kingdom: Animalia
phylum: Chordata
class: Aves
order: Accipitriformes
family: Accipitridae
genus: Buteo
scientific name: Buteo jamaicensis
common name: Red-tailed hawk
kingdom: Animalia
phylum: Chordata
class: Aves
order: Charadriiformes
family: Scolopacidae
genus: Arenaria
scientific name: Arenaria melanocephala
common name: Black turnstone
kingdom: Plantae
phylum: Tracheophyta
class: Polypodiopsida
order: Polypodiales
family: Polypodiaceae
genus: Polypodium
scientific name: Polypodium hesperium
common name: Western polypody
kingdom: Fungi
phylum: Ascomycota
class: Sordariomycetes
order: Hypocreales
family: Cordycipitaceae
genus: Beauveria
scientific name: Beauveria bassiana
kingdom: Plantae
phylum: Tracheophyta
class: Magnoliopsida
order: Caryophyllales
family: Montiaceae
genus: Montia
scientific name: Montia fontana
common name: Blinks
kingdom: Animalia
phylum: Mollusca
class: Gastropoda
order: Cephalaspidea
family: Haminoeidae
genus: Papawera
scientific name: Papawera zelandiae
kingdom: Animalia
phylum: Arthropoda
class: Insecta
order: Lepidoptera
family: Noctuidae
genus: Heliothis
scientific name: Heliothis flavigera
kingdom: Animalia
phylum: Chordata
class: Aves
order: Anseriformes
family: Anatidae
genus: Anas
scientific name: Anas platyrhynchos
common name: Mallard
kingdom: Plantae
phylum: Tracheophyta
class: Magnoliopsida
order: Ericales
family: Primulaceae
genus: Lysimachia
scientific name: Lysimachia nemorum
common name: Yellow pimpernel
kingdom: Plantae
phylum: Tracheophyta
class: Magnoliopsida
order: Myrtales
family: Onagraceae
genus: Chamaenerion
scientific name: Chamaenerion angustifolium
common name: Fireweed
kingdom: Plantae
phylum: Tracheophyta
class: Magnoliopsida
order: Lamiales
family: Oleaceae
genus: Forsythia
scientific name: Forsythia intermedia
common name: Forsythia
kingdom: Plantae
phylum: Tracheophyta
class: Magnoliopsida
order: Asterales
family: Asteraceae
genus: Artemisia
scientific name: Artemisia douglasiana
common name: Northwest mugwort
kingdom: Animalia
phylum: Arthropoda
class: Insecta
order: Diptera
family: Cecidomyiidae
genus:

**TASK DIRECTIONS:** Rewrite the listing above with "common name" changed to "vernacular name" throughout, leaving everything else as it is.

**RESULT FOR THIS TASK:**
kingdom: Animalia
phylum: Chordata
class: Aves
order: Accipitriformes
family: Accipitridae
genus: Buteo
scientific name: Buteo jamaicensis
vernacular name: Red-tailed hawk
kingdom: Animalia
phylum: Chordata
class: Aves
order: Charadriiformes
family: Scolopacidae
genus: Arenaria
scientific name: Arenaria melanocephala
vernacular name: Black turnstone
kingdom: Plantae
phylum: Tracheophyta
class: Polypodiopsida
order: Polypodiales
family: Polypodiaceae
genus: Polypodium
scientific name: Polypodium hesperium
vernacular name: Western polypody
kingdom: Fungi
phylum: Ascomycota
class: Sordariomycetes
order: Hypocreales
family: Cordycipitaceae
genus: Beauveria
scientific name: Beauveria bassiana
kingdom: Plantae
phylum: Tracheophyta
class: Magnoliopsida
order: Caryophyllales
family: Montiaceae
genus: Montia
scientific name: Montia fontana
vernacular name: Blinks
kingdom: Animalia
phylum: Mollusca
class: Gastropoda
order: Cephalaspidea
family: Haminoeidae
genus: Papawera
scientific name: Papawera zelandiae
kingdom: Animalia
phylum: Arthropoda
class: Insecta
order: Lepidoptera
family: Noctuidae
genus: Heliothis
scientific name: Heliothis flavigera
kingdom: Animalia
phylum: Chordata
class: Aves
order: Anseriformes
family: Anatidae
genus: Anas
scientific name: Anas platyrhynchos
vernacular name: Mallard
kingdom: Plantae
phylum: Tracheophyta
class: Magnoliopsida
order: Ericales
family: Primulaceae
genus: Lysimachia
scientific name: Lysimachia nemorum
vernacular name: Yellow pimpernel
kingdom: Plantae
phylum: Tracheophyta
class: Magnoliopsida
order: Myrtales
family: Onagraceae
genus: Chamaenerion
scientific name: Chamaenerion angustifolium
vernacular name: Fireweed
kingdom: Plantae
phylum: Tracheophyta
class: Magnoliopsida
order: Lamiales
family: Oleaceae
genus: Forsythia
scientific name: Forsythia intermedia
vernacular name: Forsythia
kingdom: Plantae
phylum: Tracheophyta
class: Magnoliopsida
order: Asterales
family: Asteraceae
genus: Artemisia
scientific name: Artemisia douglasiana
vernacular name: Northwest mugwort
kingdom: Animalia
phylum: Arthropoda
class: Insecta
order: Diptera
family: Cecidomyiidae
genus:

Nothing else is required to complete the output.